**Job**
State how many lines in the records below contain the string "date", treating uppercase and lowercase as different, and reply with that number only.

start Extracted records

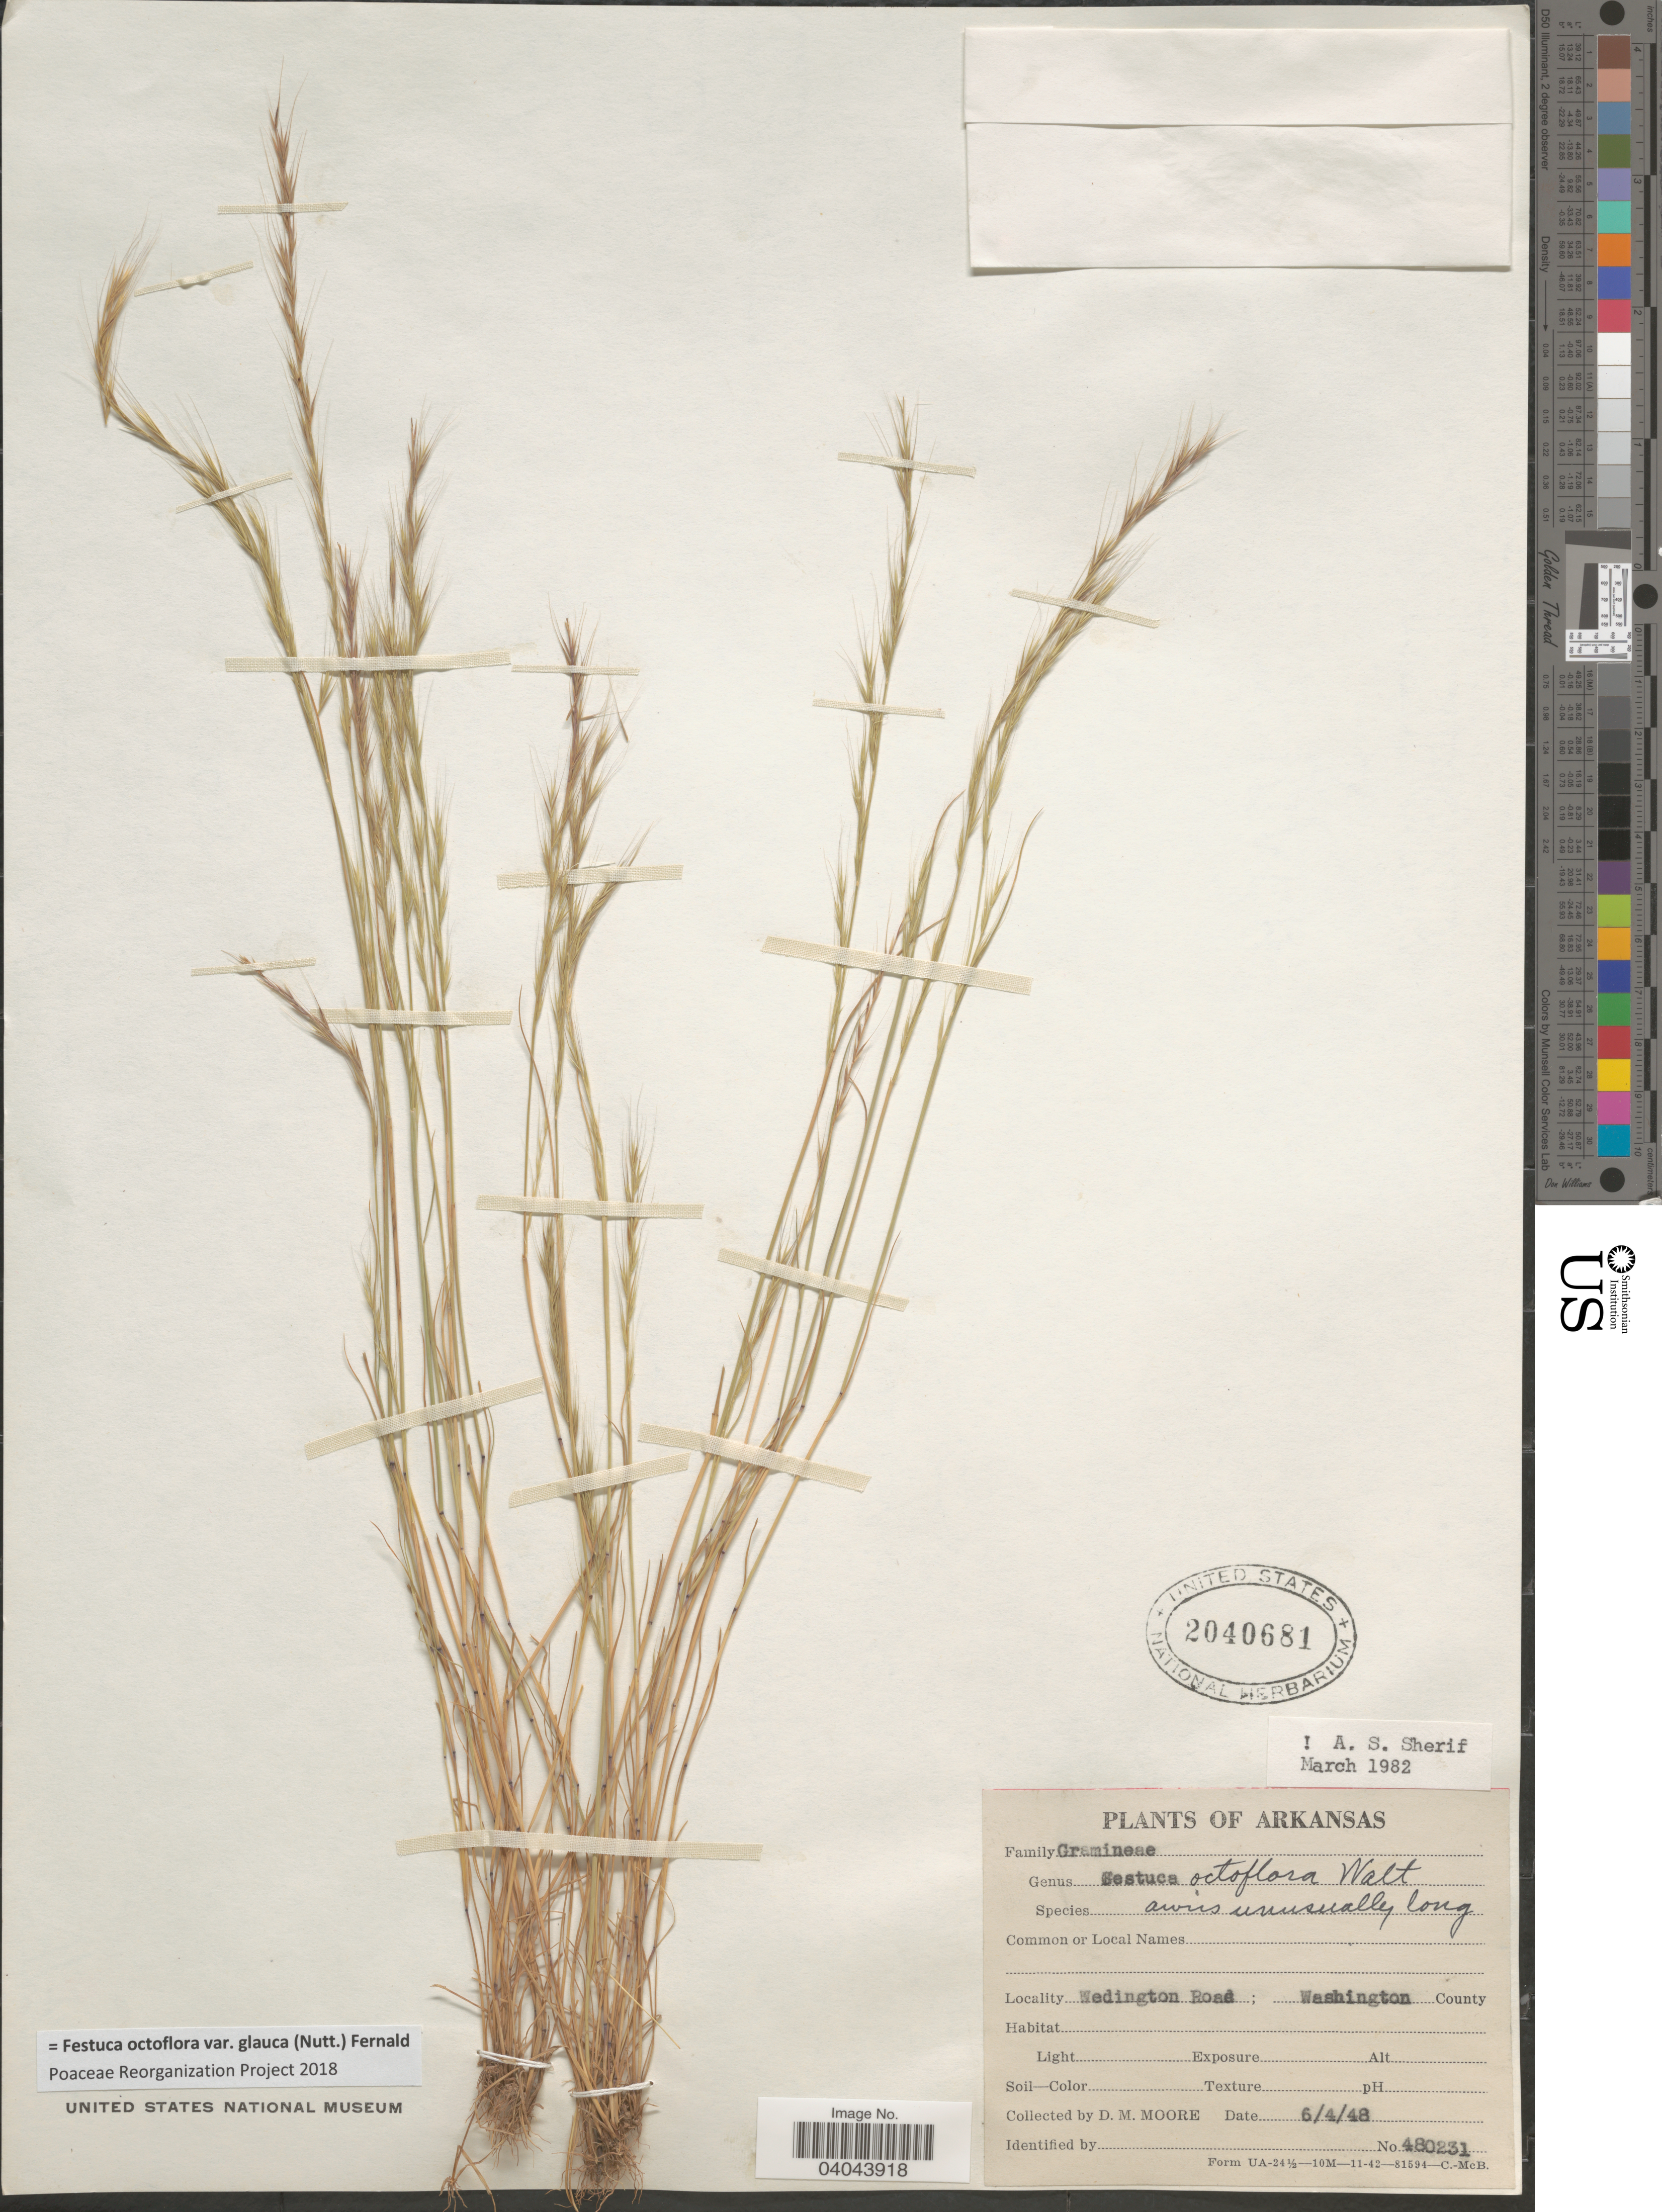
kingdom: Plantae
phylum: Tracheophyta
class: Liliopsida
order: Poales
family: Poaceae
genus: Festuca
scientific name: Festuca octoflora var. glauca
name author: (Nutt.) Fernald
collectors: D. Moore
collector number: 480231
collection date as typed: Transcribed d/m/y: 4/6/48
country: United States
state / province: Arkansas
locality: Wedington Road; Washington County.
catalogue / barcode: US 2040681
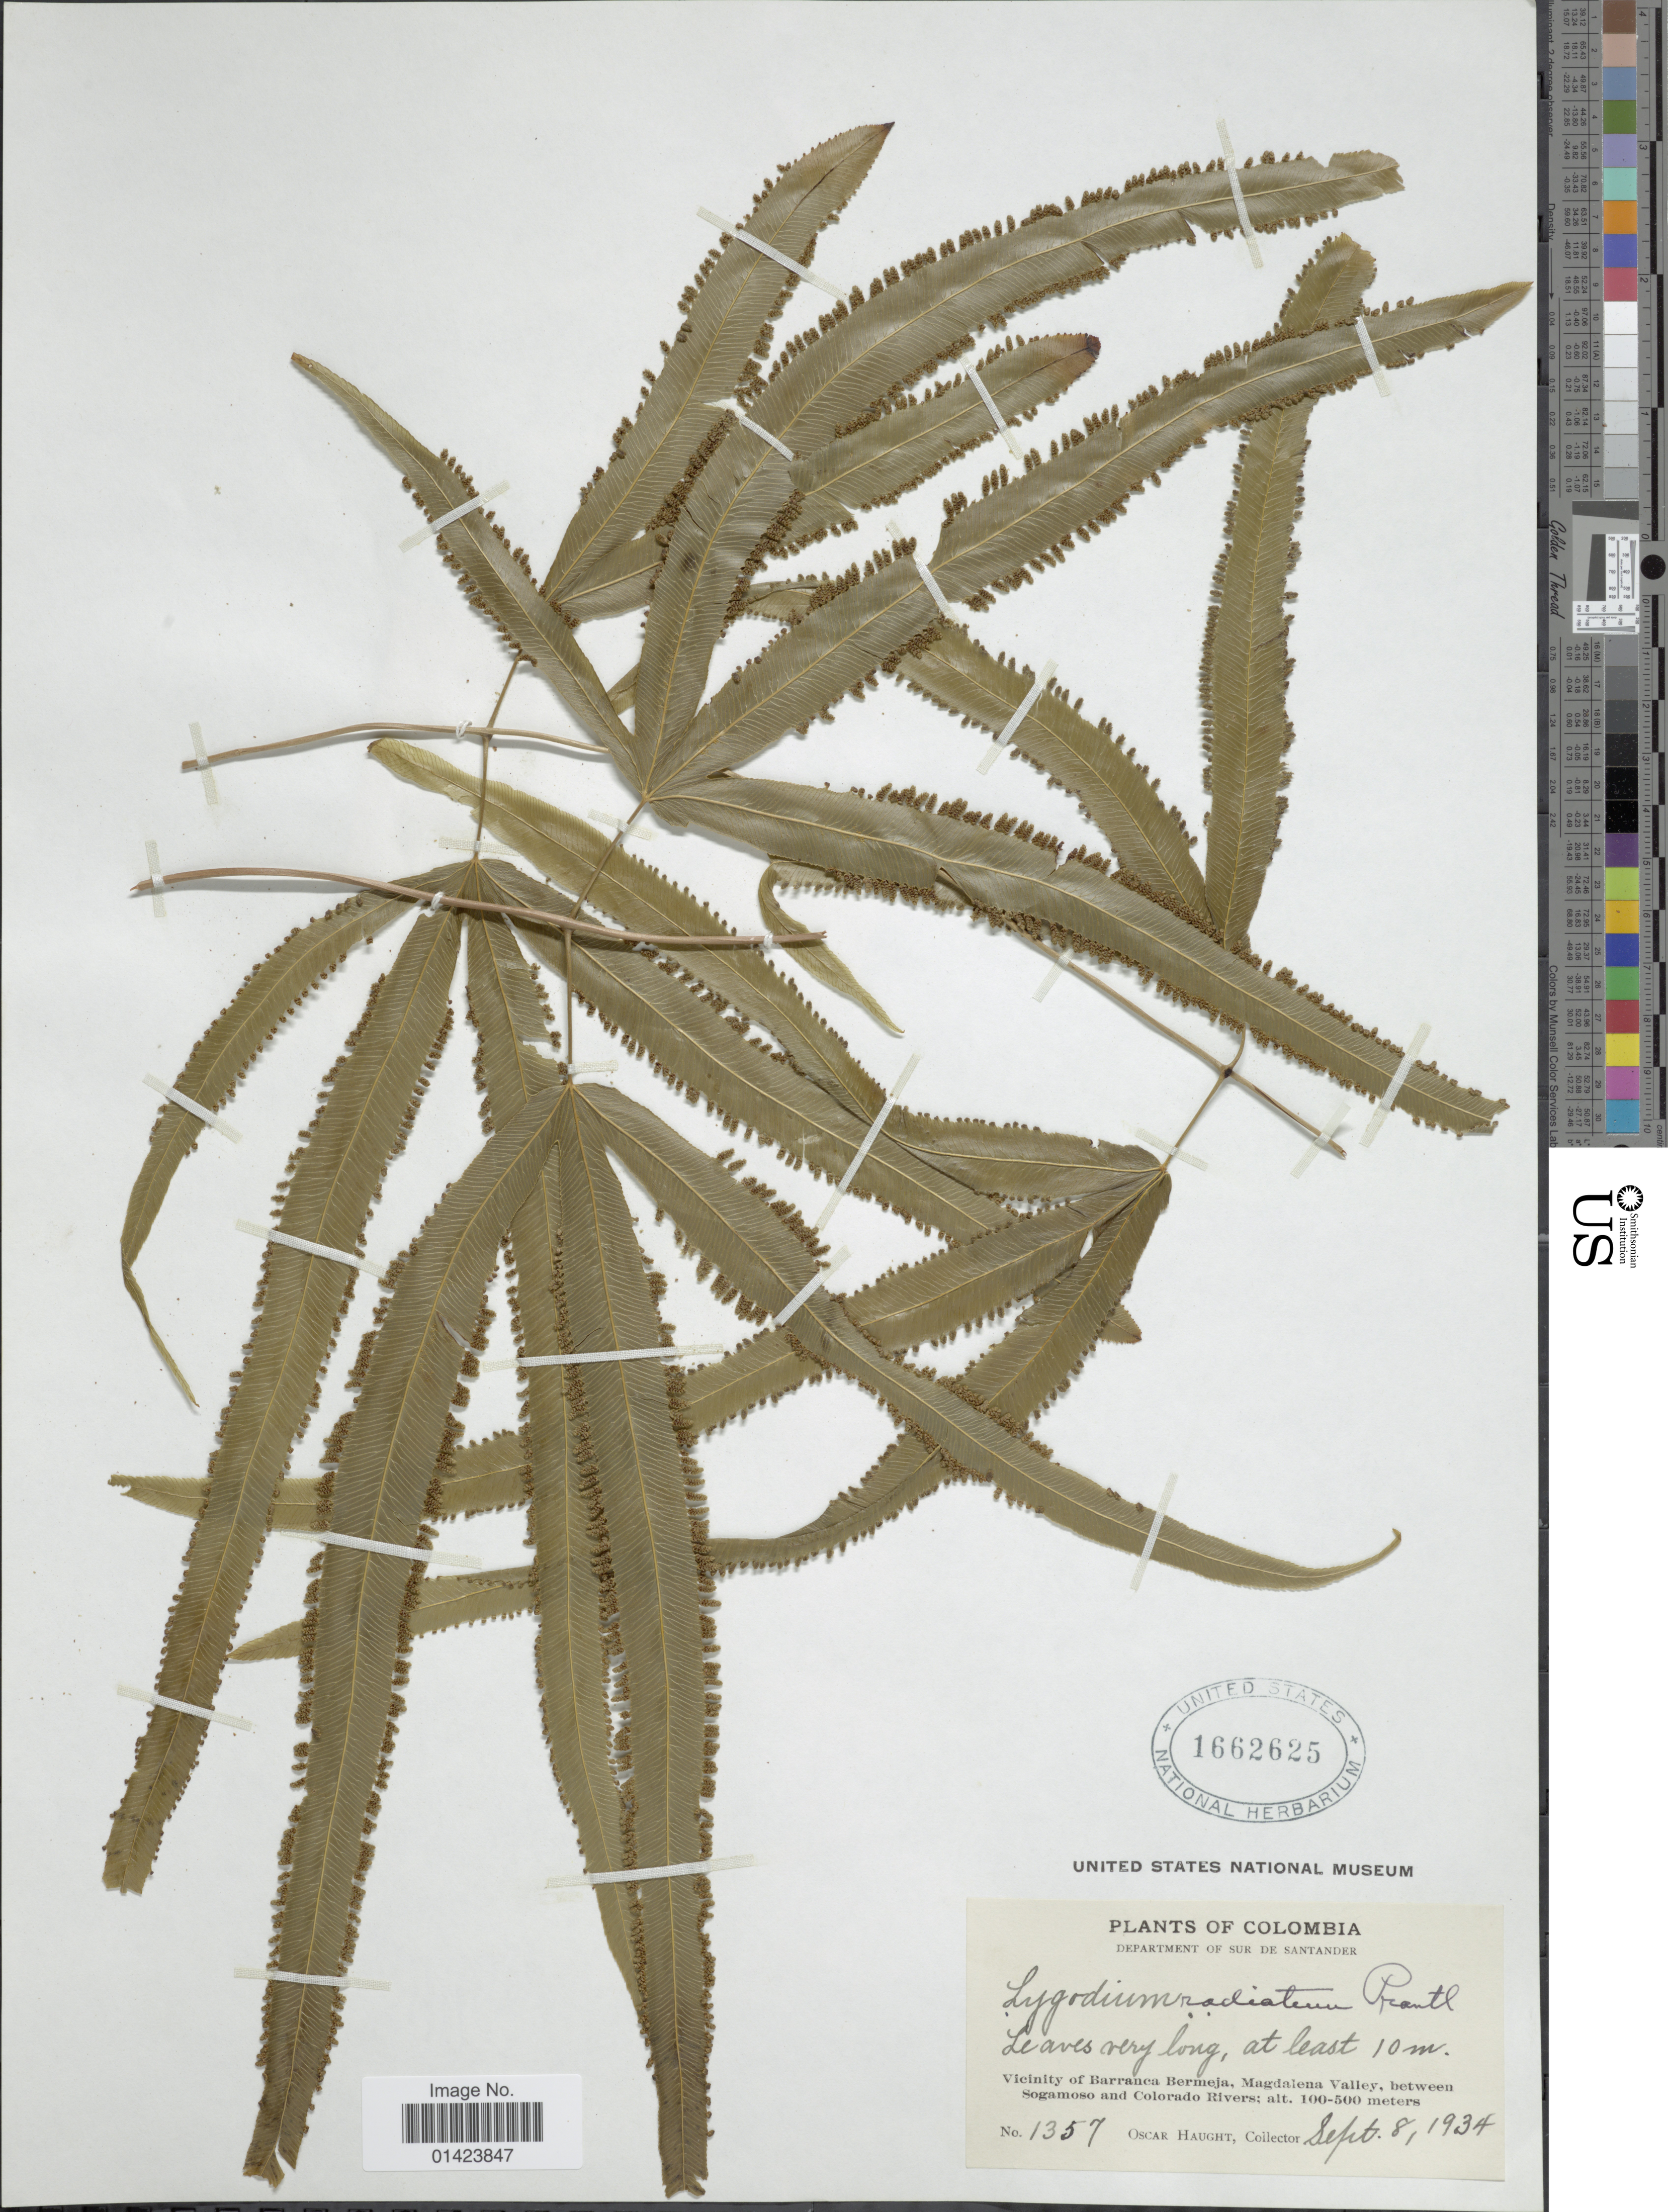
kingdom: Plantae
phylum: Tracheophyta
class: Polypodiopsida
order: Schizaeales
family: Lygodiaceae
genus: Lygodium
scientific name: Lygodium radiatum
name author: Prantl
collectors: O. L. Haught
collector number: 1357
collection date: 1934-09-08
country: Colombia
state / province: Santander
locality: Department of Sur de Santander, Vicinity of Barranca Bermeja, Magdalena valley, between Sogamoso and Colorado Rivers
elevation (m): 100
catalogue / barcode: US 1662625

end Extracted records

**Written reply**
2